Ma a distanza di 18 anni dal trapianto a Perugia, la vita lo ha messo nuovamente alla prova: nel 2011, oltre a dover affrontare altri problemi di salute, è stato costretto a ricominciare la dialisi e ora, per tre volte a settimana, è in cura nel reparto di nefrologia dell’ospedale di Soverato, un percorso che affronta con serenità, circondato dall’affetto della sua famiglia e dei suoi 4 splendidi nipoti. «Io sono una persona positiva, la malattia va affrontata e non bisogna demoralizzarsi. Quando posso cerco di dare un sostegno morale anche agli altri pazienti che incontro al centro dialisi di Soverato. Con loro parliamo, ci confrontiamo, gli racconto la mia storia e loro mi rivolgono delle domande. Ovviamente è importante affidarsi al medico ma una parola di conforto da chi vive il tuo stesso problema è molto importante».

L'impegno in Aned

Giovani mette quotidianamente la sua esperienza  a disposizione del comitato regionale dell’Aned, associazione nazionale emodializzati e trapianti, una realtà che si batte per promuovere la cultura della prevenzione, della donazione degli organi e per i diritti dei dializzati  che in Calabria, denuncia Giovanni, sono fortemente penalizzati. «La dialisi per noi è un salvavita ma alla politica non interessa. Noi abbiamo 285 euro al mese di pensione di invalidità civile e questo è vergognoso per una persona invalida al 100% , la cui vita dipende da una macchina.
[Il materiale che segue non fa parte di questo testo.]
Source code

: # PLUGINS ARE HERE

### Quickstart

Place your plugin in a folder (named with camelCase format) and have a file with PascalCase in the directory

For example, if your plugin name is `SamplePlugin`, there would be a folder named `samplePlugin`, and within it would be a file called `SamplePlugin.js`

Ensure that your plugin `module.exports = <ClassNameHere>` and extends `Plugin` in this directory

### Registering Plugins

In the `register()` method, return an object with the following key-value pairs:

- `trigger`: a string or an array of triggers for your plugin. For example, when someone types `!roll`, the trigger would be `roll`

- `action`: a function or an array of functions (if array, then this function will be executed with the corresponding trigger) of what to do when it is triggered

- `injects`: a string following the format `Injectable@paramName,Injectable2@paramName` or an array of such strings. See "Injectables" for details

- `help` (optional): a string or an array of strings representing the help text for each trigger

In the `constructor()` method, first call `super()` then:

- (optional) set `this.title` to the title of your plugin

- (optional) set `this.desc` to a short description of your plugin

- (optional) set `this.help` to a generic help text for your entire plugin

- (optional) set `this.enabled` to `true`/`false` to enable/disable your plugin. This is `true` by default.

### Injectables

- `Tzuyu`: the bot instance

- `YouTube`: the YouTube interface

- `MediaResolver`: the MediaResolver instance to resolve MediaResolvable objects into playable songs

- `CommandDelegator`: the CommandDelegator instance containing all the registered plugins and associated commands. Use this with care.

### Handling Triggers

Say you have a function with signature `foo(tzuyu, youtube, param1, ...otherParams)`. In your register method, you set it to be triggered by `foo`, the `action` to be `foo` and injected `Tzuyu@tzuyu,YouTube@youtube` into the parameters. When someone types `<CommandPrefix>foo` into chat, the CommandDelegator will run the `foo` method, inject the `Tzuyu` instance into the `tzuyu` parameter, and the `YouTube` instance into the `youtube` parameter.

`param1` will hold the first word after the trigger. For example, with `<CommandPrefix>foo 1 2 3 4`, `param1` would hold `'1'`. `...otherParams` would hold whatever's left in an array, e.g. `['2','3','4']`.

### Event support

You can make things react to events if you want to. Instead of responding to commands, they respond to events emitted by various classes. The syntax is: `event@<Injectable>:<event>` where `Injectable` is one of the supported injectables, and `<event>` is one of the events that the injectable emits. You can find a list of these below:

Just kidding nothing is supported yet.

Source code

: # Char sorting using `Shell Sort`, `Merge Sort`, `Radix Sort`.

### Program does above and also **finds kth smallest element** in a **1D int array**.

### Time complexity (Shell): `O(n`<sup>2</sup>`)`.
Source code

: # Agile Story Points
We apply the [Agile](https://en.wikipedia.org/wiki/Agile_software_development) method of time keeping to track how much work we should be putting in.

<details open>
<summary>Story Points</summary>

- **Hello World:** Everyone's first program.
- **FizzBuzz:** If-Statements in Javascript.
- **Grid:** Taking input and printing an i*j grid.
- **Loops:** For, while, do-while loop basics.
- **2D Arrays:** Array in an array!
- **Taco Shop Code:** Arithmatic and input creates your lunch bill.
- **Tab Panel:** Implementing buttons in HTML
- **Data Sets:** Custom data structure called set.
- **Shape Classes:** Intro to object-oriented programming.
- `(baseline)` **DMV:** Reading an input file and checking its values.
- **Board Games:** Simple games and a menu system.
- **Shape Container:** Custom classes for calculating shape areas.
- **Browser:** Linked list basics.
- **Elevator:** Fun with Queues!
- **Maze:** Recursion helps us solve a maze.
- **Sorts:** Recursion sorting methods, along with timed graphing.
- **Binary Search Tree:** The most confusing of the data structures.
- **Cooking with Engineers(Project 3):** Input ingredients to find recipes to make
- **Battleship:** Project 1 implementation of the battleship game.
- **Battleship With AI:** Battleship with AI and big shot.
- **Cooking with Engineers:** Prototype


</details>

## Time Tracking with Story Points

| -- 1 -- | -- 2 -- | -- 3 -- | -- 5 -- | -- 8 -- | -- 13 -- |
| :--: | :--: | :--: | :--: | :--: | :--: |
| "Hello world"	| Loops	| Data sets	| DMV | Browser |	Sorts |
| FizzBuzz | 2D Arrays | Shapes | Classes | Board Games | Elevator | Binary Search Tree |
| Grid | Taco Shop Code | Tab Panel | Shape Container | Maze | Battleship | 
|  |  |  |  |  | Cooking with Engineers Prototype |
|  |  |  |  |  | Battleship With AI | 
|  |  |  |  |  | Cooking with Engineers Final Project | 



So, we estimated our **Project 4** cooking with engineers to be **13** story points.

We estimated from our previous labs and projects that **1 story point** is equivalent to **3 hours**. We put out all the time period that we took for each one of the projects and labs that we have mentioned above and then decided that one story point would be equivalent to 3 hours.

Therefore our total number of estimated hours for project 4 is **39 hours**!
Questo è un fatto molto grave che noi abbiamo denunciato tante volte ma purtroppo nessuno ci ascolta - sottolinea Giovanni -. In più abbiamo un ottavo di rimborso di spese viaggio mentre in tutta Italia è un quinto e questo comporta grosse difficoltà perché chi non riesce a venire in ospedale con la sua macchina per ovvi motivi di salute, e sono in tanti, deve farsi accompagnare da un'auto di servizio e il servizio deve essere pagato. E un paziente che prende 285 euro al mese, se paga la macchina non può comprare le medicine.  In altre regioni italiane, inoltre, sono previsti dei rimborsi spese sanitarie per i trapiantati e le loro famiglie, in Calabria questo non esiste. Proprio in questi giorni sono state rinnovate le cariche regionali dell’Aned e presto ci saranno nuovi incontri per fissare gli obiettivi da raggiungere e combatteremo anche per questo».